(Records provided begins)
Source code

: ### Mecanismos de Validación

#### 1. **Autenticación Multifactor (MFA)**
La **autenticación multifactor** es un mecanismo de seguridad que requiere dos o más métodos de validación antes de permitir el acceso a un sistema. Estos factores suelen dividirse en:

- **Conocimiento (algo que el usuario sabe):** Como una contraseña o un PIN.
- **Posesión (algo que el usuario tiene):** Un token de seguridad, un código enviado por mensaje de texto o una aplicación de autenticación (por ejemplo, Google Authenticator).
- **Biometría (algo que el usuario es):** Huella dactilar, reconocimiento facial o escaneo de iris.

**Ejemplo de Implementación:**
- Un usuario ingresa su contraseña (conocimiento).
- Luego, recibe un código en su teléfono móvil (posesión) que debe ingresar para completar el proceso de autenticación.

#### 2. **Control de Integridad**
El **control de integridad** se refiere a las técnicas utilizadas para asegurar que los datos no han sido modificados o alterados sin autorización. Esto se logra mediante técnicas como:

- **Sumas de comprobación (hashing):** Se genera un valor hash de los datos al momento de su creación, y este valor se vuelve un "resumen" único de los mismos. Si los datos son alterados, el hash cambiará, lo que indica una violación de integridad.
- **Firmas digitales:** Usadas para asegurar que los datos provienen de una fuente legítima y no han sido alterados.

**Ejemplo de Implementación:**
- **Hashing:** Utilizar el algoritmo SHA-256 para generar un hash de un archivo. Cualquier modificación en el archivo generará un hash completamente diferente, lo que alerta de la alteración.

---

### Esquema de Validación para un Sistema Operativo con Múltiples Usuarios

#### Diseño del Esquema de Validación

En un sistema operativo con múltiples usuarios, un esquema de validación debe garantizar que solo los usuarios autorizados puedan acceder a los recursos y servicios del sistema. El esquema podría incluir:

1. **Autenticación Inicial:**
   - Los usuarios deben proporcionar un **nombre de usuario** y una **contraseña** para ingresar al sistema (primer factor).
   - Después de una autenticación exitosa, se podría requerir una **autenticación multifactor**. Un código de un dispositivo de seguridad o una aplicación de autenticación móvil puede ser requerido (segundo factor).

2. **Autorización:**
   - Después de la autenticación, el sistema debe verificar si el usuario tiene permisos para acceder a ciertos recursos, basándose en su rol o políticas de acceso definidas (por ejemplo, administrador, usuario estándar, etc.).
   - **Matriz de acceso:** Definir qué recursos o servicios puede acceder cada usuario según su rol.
(Records provided ends)
Aim of the exercise: Reproduce all the records above character for character.

Worked solution:
Source code

: ### Mecanismos de Validación

#### 1. **Autenticación Multifactor (MFA)**
La **autenticación multifactor** es un mecanismo de seguridad que requiere dos o más métodos de validación antes de permitir el acceso a un sistema. Estos factores suelen dividirse en:

- **Conocimiento (algo que el usuario sabe):** Como una contraseña o un PIN.
- **Posesión (algo que el usuario tiene):** Un token de seguridad, un código enviado por mensaje de texto o una aplicación de autenticación (por ejemplo, Google Authenticator).
- **Biometría (algo que el usuario es):** Huella dactilar, reconocimiento facial o escaneo de iris.

**Ejemplo de Implementación:**
- Un usuario ingresa su contraseña (conocimiento).
- Luego, recibe un código en su teléfono móvil (posesión) que debe ingresar para completar el proceso de autenticación.

#### 2. **Control de Integridad**
El **control de integridad** se refiere a las técnicas utilizadas para asegurar que los datos no han sido modificados o alterados sin autorización. Esto se logra mediante técnicas como:

- **Sumas de comprobación (hashing):** Se genera un valor hash de los datos al momento de su creación, y este valor se vuelve un "resumen" único de los mismos. Si los datos son alterados, el hash cambiará, lo que indica una violación de integridad.
- **Firmas digitales:** Usadas para asegurar que los datos provienen de una fuente legítima y no han sido alterados.

**Ejemplo de Implementación:**
- **Hashing:** Utilizar el algoritmo SHA-256 para generar un hash de un archivo. Cualquier modificación en el archivo generará un hash completamente diferente, lo que alerta de la alteración.

---

### Esquema de Validación para un Sistema Operativo con Múltiples Usuarios

#### Diseño del Esquema de Validación

En un sistema operativo con múltiples usuarios, un esquema de validación debe garantizar que solo los usuarios autorizados puedan acceder a los recursos y servicios del sistema. El esquema podría incluir:

1. **Autenticación Inicial:**
   - Los usuarios deben proporcionar un **nombre de usuario** y una **contraseña** para ingresar al sistema (primer factor).
   - Después de una autenticación exitosa, se podría requerir una **autenticación multifactor**. Un código de un dispositivo de seguridad o una aplicación de autenticación móvil puede ser requerido (segundo factor).

2. **Autorización:**
   - Después de la autenticación, el sistema debe verificar si el usuario tiene permisos para acceder a ciertos recursos, basándose en su rol o políticas de acceso definidas (por ejemplo, administrador, usuario estándar, etc.).
   - **Matriz de acceso:** Definir qué recursos o servicios puede acceder cada usuario según su rol.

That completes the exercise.